Ameren jumps on sale news

Elsewhere, Ameren announced Thursday that it was selling its merchant generating business to Dynegy.

The official sale agreement comes after the company said it was looking to divest the asset back in January.

"I guess that's good news for them; the bonds are flying," a trader remarked, seeing Ameren Energy Generating Co.'s 7% notes due 2018 jump to 76¾ from previous levels around 55.

"They were the most notable distressed mover," another trader said, pegging the 7.95% notes due 2032 at 72, versus previous trades in a 52-53 context.

"It was one of the most active ones," yet another trader said.

At another desk, a trader pronounced the bonds "up a ton" on volume in the 7% notes of more than $40 million at mid-afternoon.

Ameren will not receive any cash from the sale but will shed $825 million of debt. The company also expects to receive about $180 million of tax benefits. (See related story elsewhere in this issue.)

The full benefits are expected to be seen by 2015.

"We think all of this is very good news, giving the business time to recover as industry-coal fired capacity is retired and increased demand increases natural gas prices, making surviving coal plants more profitable," wrote Gimme Credit LLC analyst Philip C. Adams in an afternoon comment. "A very good outcome for Genco bondholders."

Overall market quiet

A trader said that "secondary market-wise, it was just very difficult" to get anything done other than trading in the active issues like Chesapeake or Ameren.

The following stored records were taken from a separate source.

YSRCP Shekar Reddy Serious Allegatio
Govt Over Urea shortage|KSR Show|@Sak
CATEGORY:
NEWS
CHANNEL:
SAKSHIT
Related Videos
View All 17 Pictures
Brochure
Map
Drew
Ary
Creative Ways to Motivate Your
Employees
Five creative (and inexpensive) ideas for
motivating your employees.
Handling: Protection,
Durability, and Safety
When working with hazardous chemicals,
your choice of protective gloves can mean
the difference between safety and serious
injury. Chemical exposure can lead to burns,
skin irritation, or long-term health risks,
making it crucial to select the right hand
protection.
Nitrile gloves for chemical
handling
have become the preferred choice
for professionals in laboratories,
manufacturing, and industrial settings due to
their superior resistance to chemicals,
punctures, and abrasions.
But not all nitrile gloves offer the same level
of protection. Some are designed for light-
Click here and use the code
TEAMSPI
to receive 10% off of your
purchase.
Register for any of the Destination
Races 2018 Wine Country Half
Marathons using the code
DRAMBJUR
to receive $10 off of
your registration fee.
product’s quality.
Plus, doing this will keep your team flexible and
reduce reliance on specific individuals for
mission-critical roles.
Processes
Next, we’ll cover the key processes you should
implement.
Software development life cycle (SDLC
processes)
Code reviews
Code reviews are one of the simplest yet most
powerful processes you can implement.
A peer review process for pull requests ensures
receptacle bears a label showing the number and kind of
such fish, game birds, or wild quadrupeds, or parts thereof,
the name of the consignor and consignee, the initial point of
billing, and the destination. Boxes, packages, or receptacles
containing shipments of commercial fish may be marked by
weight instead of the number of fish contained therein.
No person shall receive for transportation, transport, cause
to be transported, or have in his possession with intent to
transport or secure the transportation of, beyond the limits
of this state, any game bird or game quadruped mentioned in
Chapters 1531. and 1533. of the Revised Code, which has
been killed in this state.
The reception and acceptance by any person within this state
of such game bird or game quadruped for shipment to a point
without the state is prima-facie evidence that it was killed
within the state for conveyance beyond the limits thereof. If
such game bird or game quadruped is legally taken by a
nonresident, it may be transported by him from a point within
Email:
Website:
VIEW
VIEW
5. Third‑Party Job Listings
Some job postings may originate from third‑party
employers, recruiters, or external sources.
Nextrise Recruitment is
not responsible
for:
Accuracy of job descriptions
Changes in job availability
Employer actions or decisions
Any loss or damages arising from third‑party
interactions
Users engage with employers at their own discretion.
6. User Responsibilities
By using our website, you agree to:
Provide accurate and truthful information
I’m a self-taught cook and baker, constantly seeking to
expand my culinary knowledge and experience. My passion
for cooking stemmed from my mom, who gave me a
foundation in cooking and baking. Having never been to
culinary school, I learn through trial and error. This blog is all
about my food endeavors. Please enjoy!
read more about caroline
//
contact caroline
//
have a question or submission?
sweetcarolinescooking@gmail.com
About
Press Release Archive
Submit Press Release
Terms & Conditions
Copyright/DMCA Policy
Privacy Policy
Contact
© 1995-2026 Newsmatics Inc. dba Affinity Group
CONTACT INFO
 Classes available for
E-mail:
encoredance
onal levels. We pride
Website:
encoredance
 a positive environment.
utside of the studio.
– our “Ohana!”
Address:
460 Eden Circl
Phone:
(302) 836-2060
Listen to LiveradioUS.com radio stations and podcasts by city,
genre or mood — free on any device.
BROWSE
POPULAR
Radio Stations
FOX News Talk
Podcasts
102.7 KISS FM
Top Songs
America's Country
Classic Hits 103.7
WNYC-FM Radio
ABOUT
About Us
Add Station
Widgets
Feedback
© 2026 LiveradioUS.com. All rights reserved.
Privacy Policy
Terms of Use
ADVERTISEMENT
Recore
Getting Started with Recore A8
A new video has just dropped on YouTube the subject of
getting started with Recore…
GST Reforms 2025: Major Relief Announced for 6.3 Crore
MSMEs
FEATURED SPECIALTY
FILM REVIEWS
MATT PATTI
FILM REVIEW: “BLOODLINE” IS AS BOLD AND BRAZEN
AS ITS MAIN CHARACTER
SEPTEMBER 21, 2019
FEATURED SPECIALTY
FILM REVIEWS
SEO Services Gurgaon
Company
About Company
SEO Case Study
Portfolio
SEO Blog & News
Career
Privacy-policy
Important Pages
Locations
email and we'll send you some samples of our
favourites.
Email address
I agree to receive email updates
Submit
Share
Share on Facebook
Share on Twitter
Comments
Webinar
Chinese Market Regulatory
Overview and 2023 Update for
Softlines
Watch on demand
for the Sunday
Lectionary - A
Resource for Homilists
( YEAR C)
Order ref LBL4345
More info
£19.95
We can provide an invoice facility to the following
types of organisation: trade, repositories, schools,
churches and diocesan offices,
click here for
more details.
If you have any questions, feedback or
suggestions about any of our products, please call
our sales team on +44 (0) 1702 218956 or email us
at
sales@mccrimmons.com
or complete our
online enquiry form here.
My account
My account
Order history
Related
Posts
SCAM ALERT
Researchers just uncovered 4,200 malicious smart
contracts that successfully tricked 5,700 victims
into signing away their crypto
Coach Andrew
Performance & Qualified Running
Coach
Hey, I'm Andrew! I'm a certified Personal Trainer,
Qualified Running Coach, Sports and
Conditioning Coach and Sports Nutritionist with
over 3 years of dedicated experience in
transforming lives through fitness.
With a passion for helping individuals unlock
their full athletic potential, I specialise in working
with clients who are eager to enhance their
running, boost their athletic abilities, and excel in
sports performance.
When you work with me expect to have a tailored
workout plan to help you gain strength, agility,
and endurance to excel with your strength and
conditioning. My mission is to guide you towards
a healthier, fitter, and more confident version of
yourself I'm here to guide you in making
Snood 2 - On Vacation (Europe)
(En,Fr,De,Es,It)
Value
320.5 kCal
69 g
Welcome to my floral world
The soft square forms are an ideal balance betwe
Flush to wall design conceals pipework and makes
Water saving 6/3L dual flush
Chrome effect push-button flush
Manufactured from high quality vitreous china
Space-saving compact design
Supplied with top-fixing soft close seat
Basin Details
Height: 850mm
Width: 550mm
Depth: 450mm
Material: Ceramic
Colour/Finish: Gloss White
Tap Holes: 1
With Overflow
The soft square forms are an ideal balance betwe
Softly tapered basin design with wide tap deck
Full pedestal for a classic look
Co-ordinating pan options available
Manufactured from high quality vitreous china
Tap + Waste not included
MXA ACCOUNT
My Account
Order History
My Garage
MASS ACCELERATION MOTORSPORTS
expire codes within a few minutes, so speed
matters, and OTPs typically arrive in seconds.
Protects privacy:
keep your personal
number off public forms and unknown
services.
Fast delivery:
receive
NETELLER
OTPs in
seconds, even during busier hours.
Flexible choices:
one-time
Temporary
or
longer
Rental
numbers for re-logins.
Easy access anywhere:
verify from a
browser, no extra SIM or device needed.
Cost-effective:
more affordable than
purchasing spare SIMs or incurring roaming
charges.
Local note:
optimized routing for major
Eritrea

"There was a little bit of re-trading in some of the new issues, but not a lot. It was hunt-and-peck all day long.

"Everything that went on here was one-off trades, except for Chesapeake, where there was still a little sport trading going on."

A trader at another desk meanwhile agreed that except for the big names, "it was really pretty quiet. I don't really have a good read on anything."

Market indicators strengthen

Overall, statistical junk performance indicators turned northward across the board on Thursday after having been mixed three consecutive sessions before that. They had also been higher for most of last week.

The Markit Series 19 CDX North American High Yield index gained ¼ point to end at 104 9/16 bid, 104 13/16 offered, its second straight advance, after having risen 7/32 point on Wednesday.

The KDP High Yield Daily index rose by 8 basis points to end at 75.62, after having backtracked on Wednesday by 2 bps.

Its yield came in by 3 bps to 5.51%, after having been unchanged Wednesday.

And the widely followed Merrill Lynch High Yield Master II index made it a full one dozen days in a row of gains on Thursday, rising by 0.087%, on top of Wednesday's 0.038% gain.

That latest improvement lifted its year-to-date return to 2.575% - a new peak level for 2013 so far, and the eighth straight session in which it has reached a new high point for the year. The previous zenith was Wednesday's 2.485% reading.